FRAMINGHAM (02/19/2004) - Bronson Healthcare Group's just-completed deployment of a disk-based system to meet HIPAA requirements for the long-term storage of patient data is a departure from the norm. Today, healthcare organizations typically use tape drives or write-once, read-many times (WORM) CDs to ensure such data are not altered or deleted.

However, there is a growing trend among healthcare organizations to look for alternatives to their tape and optical storage systems. The reason is that while tape and optical WORM systems have traditionally provided a less expensive way to store data, such systems are often slower and harder to manage. Additionally, the price of disk-based storage has dropped significantly in the past few years, making the difference with comparable tape or WORM storage negligible.

"We currently use an optical jukebox," said Scott Dent, picture archiving and communication system (PACS) administrator at Bronson Healthcare. This system is used to store radiological imaging PACS data, which are generated at a rate of about 1.5 gigabytes per day. About 3 terabytes of data have been stored over the past two years. "But (last year) we started looking for a cost-effective solution based on ATA spinning disks."

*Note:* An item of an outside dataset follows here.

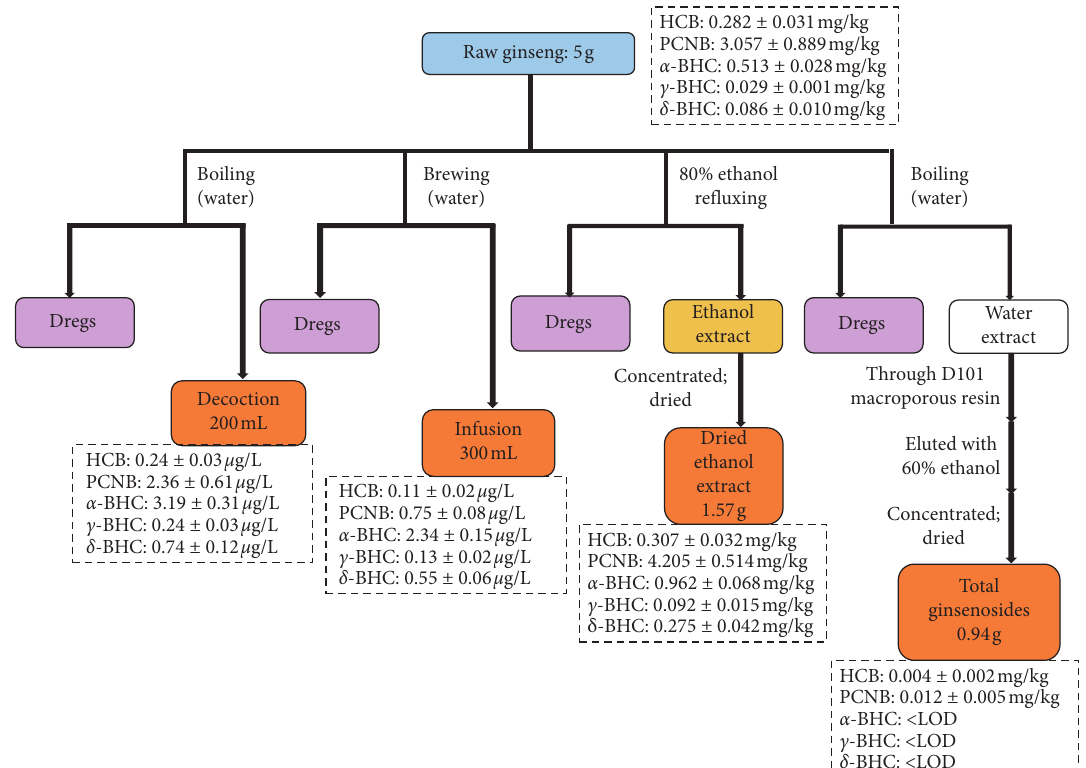
Figure 2: Ginseng processing flow diagram, sample steps, and pesticide concentration in each critical stage. Values correspond to the average of three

The use of the HIPAA-compliant disk-based system will provide faster access to PACS radiological images. And the IT department said the new system should reduce operational and management chores associated with maintaining the long-term storage of the medical imaging data.

However, Dent noted that cheap disk drives alone are not an alternative in the healthcare arena. "We needed HIPAA compliance, too."

Last year, a number of storage vendors -- most notably EMC Corp. and Network Appliance Inc. -- introduced HIPAA-compliant, disk-based storage systems that ensure patient data cannot be tampered with once they are created. Some of these disk-based systems can also be used to meet other regulatory requirements, such as 21 CFR Part 11. It boils down to life-cycle management for data.

Bronson Healthcare was already using NetApp NearStore file servers, so it chose a NetApp software package called SnapLock Compliance, which allows a portion of a storage system's disk space to be designated a WORM drive or volume.

Any data saved to this disk space cannot be modified or deleted, and an administrator can set retention dates for each file. "The SnapLock WORM (technology) ensures data integrity as the files are put into the system," Dent said.